Così cominciai a viaggiare. Con le tasche vuote e la mia faccia tosta a mantenermi. Ho fatto di tutto per sopravvivere e raramente si trattava di faccende legali. Ho spacciato ogni genere di sostanze, ho assaltato scafi turistici e pompe di benzina, ho rubato automobili, rame e medicinali. Posso farmi capire in mezza dozzina di lingue, sono stato accoltellato tre volte in tre diversi continenti e non possiedo un paio di scarpe da quindici anni.

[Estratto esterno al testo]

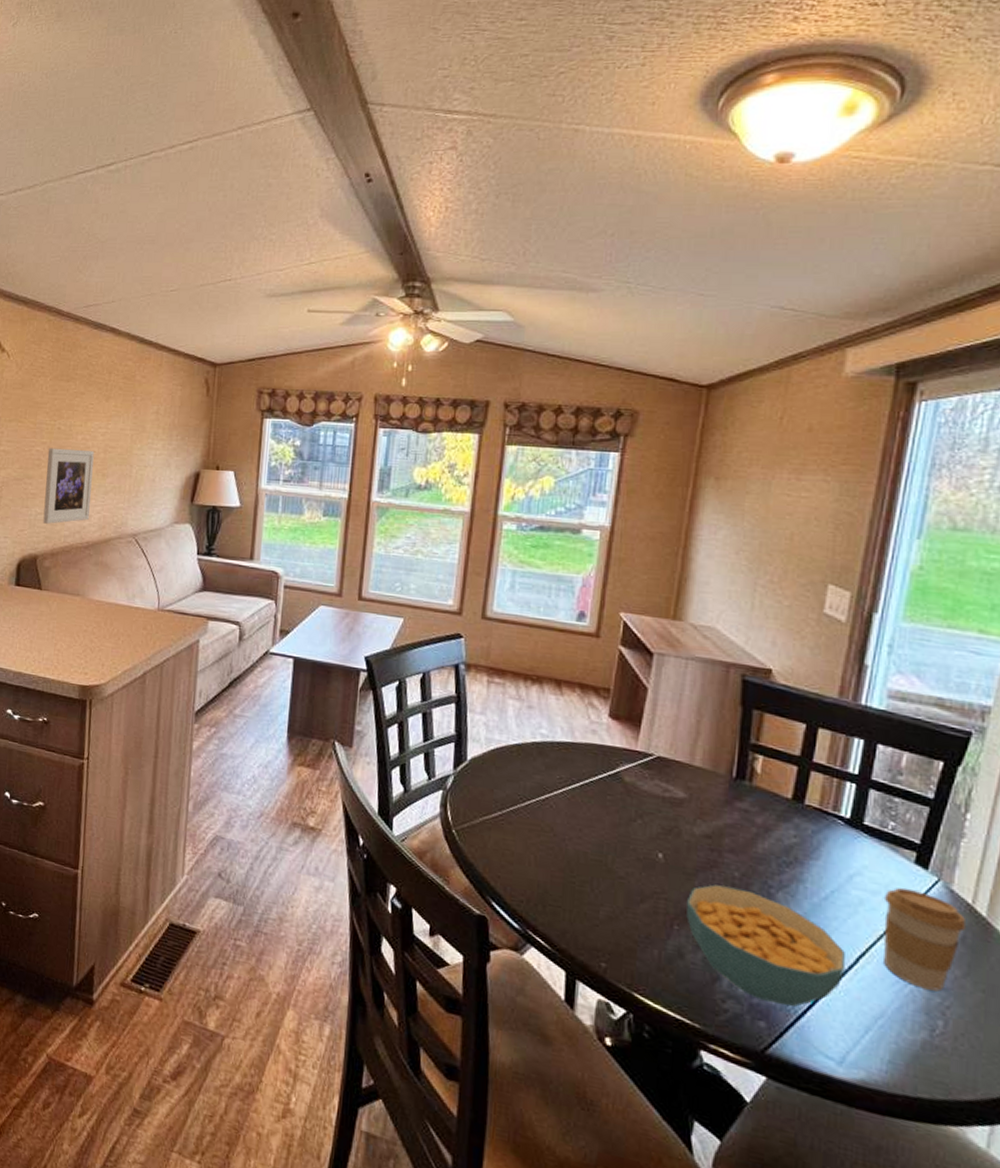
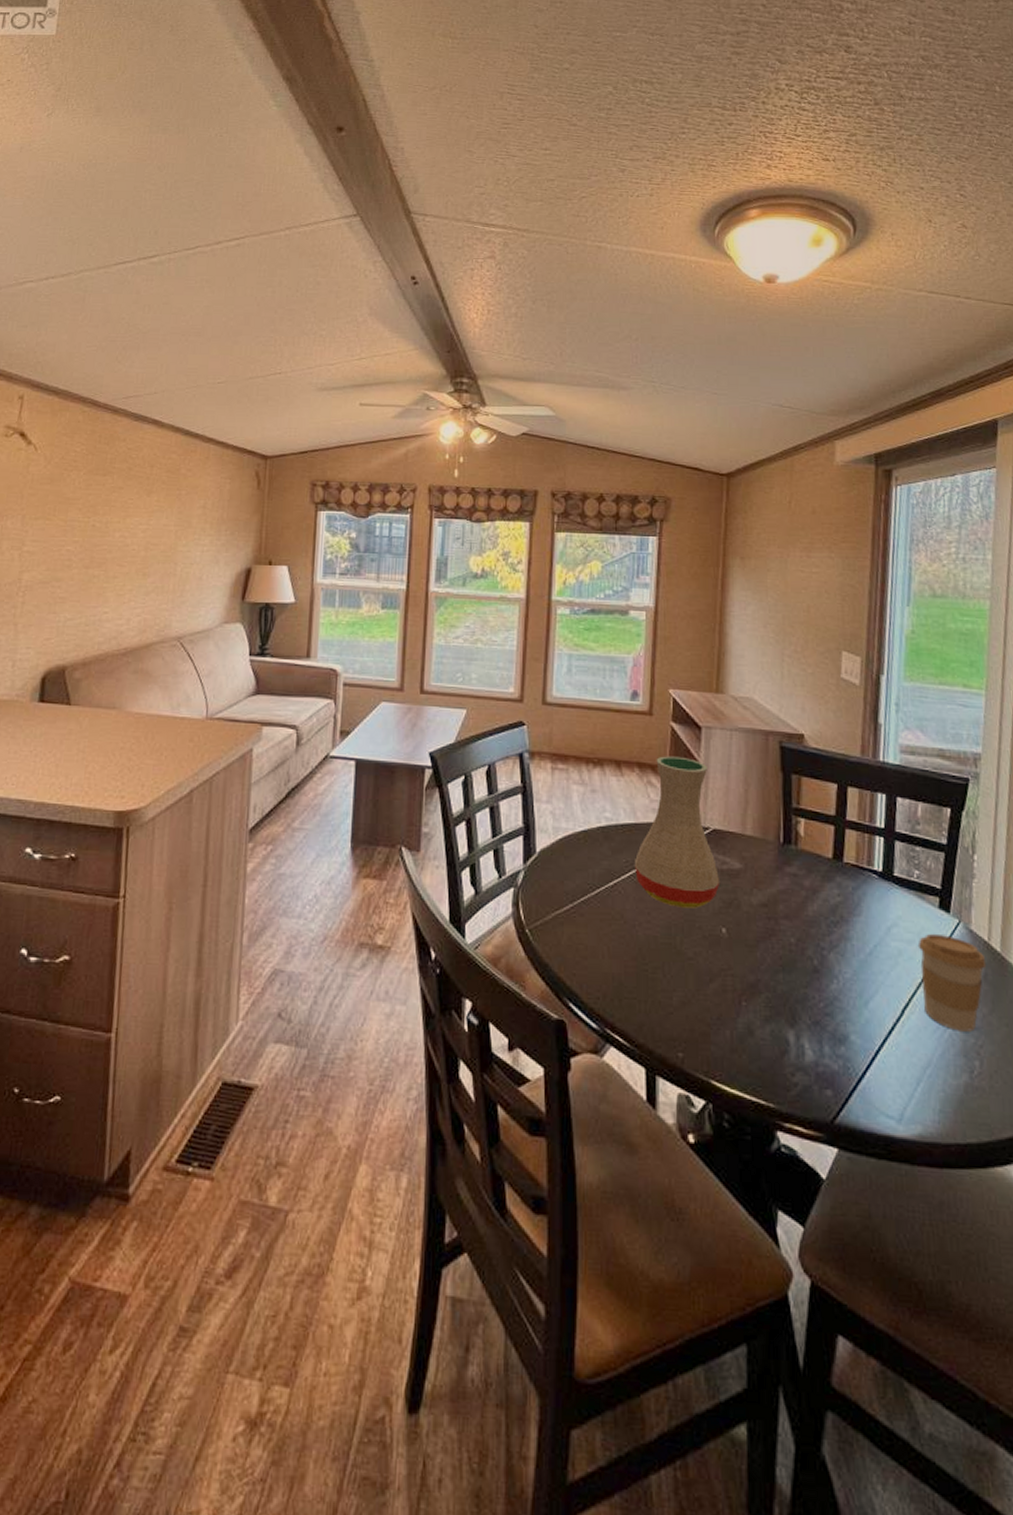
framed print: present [43,447,94,524] -> none [73,546,134,630]
vase: none [569,679,661,831] -> present [635,756,721,908]
cereal bowl: present [686,884,846,1007] -> none [752,953,895,1070]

E ora mi trovo qui, a fare da balia a una pazza suicida, sulle rive di uno stagno pigro che la gente ha pure il coraggio di chiamare mare.
Sbadiglio e lascio perdere le reti.
Arrivato alla fine della passerella i gabbiani sono diventati un cazzo di stormo. Si agitano attorno al cadavere facendo un baccano infernale. Disperderli non è uno scherzo.
Quando mi inginocchio sull’uomo i bastardi si sono già sciroppati via gli occhi.
Nonostante abbia la testa spaccata come un melone non mi è difficile riconoscerlo. Si chiama Samba. È un ambulante di origini nigeriane. E mi deve cinque chili di erba.